Sunday, May 15, 2011

Real Life Record Reviews # 1: New York Dolls' latest

Yeah, any excuse to re-run this pic of Syl Sylvain and I.... (pic: Marty Havlik)

It's no secret, my love of the New York Dolls. Anyone who reads this blog or knows me doesn't even need for me to explain it, explain who they are, explain their importance. (Shit, the biggest non-secret in the world is how much I especially owe Dolls guitarist Johnny Thunders, musically and style-wise.)  I certainly have rejoiced in their decision to reform in 2004, around the core of surviving members Syl Sylvain and David Johansen (and bassist Arthur Kane, who tragically passed away literally days after playing the Dolls' first gigs since 1975). Live, the band is every inch the New York Dolls: That balance of wayward energy and solid guitar raunch and downtown wiseass attitude and Brill Building songwriting and a headful of snot. I have had no complaints there, even with only two original Dolls there.

Still, as this interview I did with him last year proved, Syl Sylvain felt something was wrong. He did not feel the new band was living up to what he felt was the Dolls' "gold standard," as he put it, and that the input of the newer members of the band had compromised the records they'd released in their second act. Indeed, while I found myself enjoying the latter day Dolls albums and felt they'd even created some new Dolls classics (such as "Dance Like A Monkey" and the b-side "Beauty School"), the records felt for the most part like really good David Johansen solo albums. Not a bad thing, but not the New York Dolls.

Apparently, Johansen finally heard what Syl was saying. March saw the release of sessions the Dolls completed last year in England, with the latter day core of Johansen, Sylvain, and drummer Brian Delaney augmented by producer Jason Hill standing in on bass and Blondie guitarist Frankie Infante taking over the Johnny Thunders slot from Steve Conte. (Conte, alongside Dolls reunion bassist Sami Yaffa, has moved on to Yaffa's fellow Hanoi Rocks alum Michael Monroe's current band.) Entitled Dancing Backwards In High Heels (429 Records), the Dolls' fifth LP manages a neat trick: It lives up to Syl's cherished "gold standard," while totally breaking form and advancing the Dolls' sound quite a bit.

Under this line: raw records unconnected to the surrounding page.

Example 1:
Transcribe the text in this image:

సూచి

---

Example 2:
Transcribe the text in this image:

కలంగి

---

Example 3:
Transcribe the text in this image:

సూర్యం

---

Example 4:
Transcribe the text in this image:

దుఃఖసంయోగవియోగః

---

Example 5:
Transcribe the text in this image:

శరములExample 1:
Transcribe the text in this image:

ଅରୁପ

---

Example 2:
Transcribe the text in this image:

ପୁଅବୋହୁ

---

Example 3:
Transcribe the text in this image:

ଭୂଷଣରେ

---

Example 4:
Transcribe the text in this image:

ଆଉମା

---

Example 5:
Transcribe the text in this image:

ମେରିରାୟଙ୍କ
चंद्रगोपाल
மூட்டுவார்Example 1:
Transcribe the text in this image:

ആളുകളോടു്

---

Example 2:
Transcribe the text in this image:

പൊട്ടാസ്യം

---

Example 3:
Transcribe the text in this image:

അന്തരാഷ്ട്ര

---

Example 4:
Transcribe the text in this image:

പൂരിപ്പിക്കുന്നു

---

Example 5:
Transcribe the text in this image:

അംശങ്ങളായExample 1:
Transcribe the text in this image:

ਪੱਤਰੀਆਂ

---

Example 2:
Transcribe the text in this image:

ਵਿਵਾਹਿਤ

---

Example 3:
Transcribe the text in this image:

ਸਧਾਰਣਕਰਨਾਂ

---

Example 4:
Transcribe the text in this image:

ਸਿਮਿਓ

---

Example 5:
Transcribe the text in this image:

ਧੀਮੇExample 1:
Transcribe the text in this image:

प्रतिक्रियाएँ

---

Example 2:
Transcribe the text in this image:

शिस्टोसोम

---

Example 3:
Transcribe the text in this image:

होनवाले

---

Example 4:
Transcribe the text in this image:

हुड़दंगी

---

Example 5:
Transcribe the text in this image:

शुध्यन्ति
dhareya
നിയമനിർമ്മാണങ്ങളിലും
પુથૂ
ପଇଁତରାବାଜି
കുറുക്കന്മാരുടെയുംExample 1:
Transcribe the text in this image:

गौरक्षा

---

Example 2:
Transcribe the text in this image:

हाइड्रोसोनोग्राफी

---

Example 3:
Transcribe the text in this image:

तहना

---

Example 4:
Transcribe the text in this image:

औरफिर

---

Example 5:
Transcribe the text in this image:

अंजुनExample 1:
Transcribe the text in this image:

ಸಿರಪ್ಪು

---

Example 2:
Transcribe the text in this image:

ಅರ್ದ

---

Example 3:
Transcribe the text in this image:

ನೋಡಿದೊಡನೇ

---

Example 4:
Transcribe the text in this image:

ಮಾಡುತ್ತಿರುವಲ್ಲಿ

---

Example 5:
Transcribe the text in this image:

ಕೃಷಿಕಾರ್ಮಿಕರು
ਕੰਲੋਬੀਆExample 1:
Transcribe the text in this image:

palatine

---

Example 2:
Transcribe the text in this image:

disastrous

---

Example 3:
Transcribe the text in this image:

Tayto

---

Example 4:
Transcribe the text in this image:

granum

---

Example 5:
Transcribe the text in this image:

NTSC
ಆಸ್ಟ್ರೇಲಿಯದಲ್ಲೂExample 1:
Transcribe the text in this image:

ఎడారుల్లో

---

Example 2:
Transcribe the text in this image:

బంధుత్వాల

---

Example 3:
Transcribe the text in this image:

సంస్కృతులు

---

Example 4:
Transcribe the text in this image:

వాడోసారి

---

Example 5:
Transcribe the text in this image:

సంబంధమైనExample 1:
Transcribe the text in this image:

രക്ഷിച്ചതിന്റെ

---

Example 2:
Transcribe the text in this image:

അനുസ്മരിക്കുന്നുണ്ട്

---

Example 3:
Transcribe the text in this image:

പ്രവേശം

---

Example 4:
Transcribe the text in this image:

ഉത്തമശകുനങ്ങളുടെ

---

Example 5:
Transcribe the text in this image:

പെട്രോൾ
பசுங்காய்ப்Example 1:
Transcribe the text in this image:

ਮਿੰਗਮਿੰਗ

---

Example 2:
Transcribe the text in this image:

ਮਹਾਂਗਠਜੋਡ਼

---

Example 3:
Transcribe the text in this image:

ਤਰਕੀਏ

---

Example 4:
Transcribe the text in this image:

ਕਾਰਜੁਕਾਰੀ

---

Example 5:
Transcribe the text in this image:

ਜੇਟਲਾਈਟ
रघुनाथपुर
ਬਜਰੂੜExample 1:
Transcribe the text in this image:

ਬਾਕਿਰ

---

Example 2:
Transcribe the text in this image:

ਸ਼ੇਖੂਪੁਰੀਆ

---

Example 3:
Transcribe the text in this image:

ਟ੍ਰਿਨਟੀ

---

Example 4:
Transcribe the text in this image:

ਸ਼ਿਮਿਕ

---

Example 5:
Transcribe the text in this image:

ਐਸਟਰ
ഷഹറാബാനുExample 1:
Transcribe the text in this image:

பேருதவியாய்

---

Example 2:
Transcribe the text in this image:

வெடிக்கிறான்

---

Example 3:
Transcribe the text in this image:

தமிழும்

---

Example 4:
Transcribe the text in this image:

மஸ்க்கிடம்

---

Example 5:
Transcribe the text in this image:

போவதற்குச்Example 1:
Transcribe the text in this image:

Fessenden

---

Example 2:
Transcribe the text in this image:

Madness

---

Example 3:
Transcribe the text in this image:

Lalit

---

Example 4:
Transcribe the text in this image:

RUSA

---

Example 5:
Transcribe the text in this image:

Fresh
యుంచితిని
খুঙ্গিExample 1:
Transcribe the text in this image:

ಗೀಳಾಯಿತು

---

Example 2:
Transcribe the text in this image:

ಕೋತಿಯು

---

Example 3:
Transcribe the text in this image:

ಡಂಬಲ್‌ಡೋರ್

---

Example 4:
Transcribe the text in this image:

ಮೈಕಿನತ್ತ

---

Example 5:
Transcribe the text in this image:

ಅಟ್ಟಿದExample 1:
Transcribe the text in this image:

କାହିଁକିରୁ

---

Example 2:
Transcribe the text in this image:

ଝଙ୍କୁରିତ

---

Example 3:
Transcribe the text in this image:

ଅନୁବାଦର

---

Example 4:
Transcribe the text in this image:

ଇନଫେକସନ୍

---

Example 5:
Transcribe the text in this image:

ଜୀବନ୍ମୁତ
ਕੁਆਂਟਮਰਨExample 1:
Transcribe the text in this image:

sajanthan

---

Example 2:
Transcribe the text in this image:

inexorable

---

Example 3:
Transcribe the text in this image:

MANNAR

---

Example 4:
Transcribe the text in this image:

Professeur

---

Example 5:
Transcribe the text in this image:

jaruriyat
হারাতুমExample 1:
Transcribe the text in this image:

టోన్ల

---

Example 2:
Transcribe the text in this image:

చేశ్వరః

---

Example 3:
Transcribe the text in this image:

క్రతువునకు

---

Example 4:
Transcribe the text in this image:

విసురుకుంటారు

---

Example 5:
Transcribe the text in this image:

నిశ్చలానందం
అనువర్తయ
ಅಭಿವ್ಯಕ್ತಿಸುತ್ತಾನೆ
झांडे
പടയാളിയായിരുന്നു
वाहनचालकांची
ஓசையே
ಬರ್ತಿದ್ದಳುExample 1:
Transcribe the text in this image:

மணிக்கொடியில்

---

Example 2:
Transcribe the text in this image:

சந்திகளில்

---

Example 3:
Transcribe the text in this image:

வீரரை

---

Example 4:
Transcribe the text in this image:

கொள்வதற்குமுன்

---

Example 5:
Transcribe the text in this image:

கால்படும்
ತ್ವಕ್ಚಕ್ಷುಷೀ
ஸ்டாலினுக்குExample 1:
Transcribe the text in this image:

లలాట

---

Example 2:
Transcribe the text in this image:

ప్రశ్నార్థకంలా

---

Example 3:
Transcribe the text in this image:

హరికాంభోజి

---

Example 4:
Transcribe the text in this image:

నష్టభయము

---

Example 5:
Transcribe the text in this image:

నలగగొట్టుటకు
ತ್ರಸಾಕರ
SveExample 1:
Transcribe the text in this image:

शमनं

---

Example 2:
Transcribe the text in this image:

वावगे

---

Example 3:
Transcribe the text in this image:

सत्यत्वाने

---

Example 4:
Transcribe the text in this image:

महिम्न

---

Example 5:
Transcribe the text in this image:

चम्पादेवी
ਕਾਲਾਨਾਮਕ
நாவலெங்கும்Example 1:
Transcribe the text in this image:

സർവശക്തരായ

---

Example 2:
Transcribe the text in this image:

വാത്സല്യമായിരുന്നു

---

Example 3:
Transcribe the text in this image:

The production feels totally alien and quite modern in a lot of respects. You could play Dancing Backwards alongside bands like The Kills and The Raveonettes and it would not seem out of place. But ironically, this very Dolls-y record is the one that sounds less like classic Dolls while still being classic Dolls: There's less guitar raunch per square inch than on any of their records. If anything, Dancing Backwards is a salute to the band's firm roots in girl groups and Brill Building songcraft.

The songs totally carry this record, starting from Johansen's plaintive heart-in-his hands lovers' plea vocal in the opener, "Fool For You Baby." And what you hear, for the most part, is atmospherics: Lush reverb, raindrop background vocals, the warm, ever-present hum of a Hammond B-3. And this production style persists, right through a faithful rendition of Patti LaBelle and The Blue Bells' "I Sold My Heart To The Junkman," swooping strings and all. Even the most Dolls-y track on the record, the anti-hipster/stay-outta-my-city rant "I'm So Fabulous," relies less on powerchords and Thunders-oid amphetamine-Chuck-Berry lead guitar than it does on layers of sax, harmonica, and piano. But it still sounds thoroughly in The Tradition, and Johansen's vocal venom is righteous to behold.

One of the most interesting touches here is the remake of "Funky But Chic," a tune Sylvain and Johansen wrote in the latter stages of the Dolls which didn't get recorded until Johansen included it on his first solo LP in 1978. It beggars a question I've long asked Syl: Will the Dolls finally give proper studio treatments to the great material they wrote for a proposed 3rd studio LP, like "Red Patent Leather" or "Teenage News?" My mouth certainly waters at that idea.

All in all, Dancing Backwards In High Heels has gotten strong play here in the temporary Denver Napalm HQ. There's nothing embarrassing about this record. It's a strong LP that both screams "New York Dolls" while breaking form at once. I could make a really good compilation mini-album out of the strong material from the last two New York Dolls LPs. This is the first one they've done since reforming that's strong all the way through. And that's a beautiful thing.